* YOUR OBJECTIVE:
Pictures do not belong in the copy; transcribe everything else in the records exactly.

################

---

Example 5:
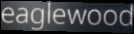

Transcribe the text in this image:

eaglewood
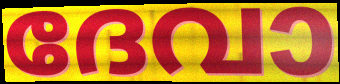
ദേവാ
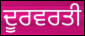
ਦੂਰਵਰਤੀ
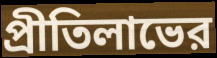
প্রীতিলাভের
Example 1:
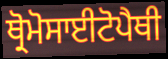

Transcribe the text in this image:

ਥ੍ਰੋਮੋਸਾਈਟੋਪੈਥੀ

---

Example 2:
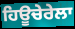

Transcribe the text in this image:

################

* ANSWER TO THIS TASK:
---

Example 5:

Transcribe the text in this image:

eaglewood
ദേവാ
ਦੂਰਵਰਤੀ
প্রীতিলাভের
Example 1:

Transcribe the text in this image:

ਥ੍ਰੋਮੋਸਾਈਟੋਪੈਥੀ

---

Example 2:

Transcribe the text in this image:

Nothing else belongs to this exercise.